Já irei encerrar, Presidente. Sei que está acabando o ano e meu tempo também. Estamos terminando o ano tendo que resistir, mais do que qualquer coisa. Aprovamos duas emendas importantíssimas: a do Plano de Cargos Carreiras e Salários (PCCS), juntamente com o Vereador Dr. Carlos Eduardo, e a do PCCS da Saúde e do PCCS dos administrativos, emenda que eu repito há oito anos aqui. Nenhum prefeito – nem o Eduardo Paes nem o Marcelo Crivella –, quis fazer esse Plano de Cargos que é absolutamente essencial para os servidores estatutários, tanto da Saúde quanto os administrativos da Prefeitura.

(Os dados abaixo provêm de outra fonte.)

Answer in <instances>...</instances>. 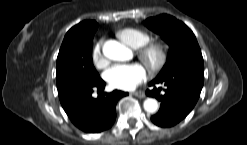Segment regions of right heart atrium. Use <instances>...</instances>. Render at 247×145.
Instances as JSON below:
<instances>
[{"instance_id":"obj_1","label":"right heart atrium","mask_w":247,"mask_h":145,"mask_svg":"<svg viewBox=\"0 0 247 145\" xmlns=\"http://www.w3.org/2000/svg\"><path fill=\"white\" fill-rule=\"evenodd\" d=\"M91 60L93 64L99 69L105 68L107 66L108 59L103 54L102 41H98L93 46L92 51H91Z\"/></svg>"}]
</instances>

Então, senhores, estamos terminando ano. Continua de plantão, não vai acabar o plantão.
A Prefeitura cometeu um dos maiores erros históricos na área da Saúde, e esse erro terá desdobramentos imediatos. A opção da Prefeitura – e eu não digo nem que foi da Saúde, foi da Casa Civil, com a qual a Saúde, lamentavelmente, concordou – de demitir 1.400 profissionais de Saúde e desabilitar 184 equipes se juntará a toda a péssima administração em relação aos recursos a não reconhecer que R$ 5,2 bilhões é um recurso insuficiente para a Saúde.
A demissão e a desabilitação farão com que a população comece a sofrer muito nesse momento. As pessoas que tinham as suas Clínicas da Família – 600 mil pessoas – vão ser empurradas para outras Clínicas da Família, para outras equipes. Quem vai sofrer e perder é o cidadão, e nós vamos ter que fiscalizar e denunciar isso, e será grave, como será grave o final do ano na Rede Pública de Saúde.
Eu espero, senhores, que nós tenhamos um ano de 2019 melhor, com o governo entendendo e reconhecendo as críticas que recebe e tentando modificar; que ele tenha a humildade de entender que não é à toa que a popularidade da Prefeitura está lá embaixo; que o Prefeito Crivella entenda que ele precisa modificar as suas práticas, o seu governo porque, até agora, nós temos que dar ao Governo Crivella, durante 24 meses, a nota zero.
Queria desejar a todos um feliz Natal e um próspero Ano Novo. Vamos continuar trabalhando nas redes sociais, no nosso gabinete, fiscalizando o nosso trabalho. Esperamos que possamos ter um ano melhor, em que haja mais calma e as pessoas tenham mais possibilidades de se entenderem. Espero que as pessoas não só queiram falar, mas também queiram ouvir, tenham um pouco mais de paciência, de humanidade nas suas atitudes. Espero que não só a Câmara mas também a sociedade melhorem em 2019.
Muito obrigado, um feliz Natal para todos.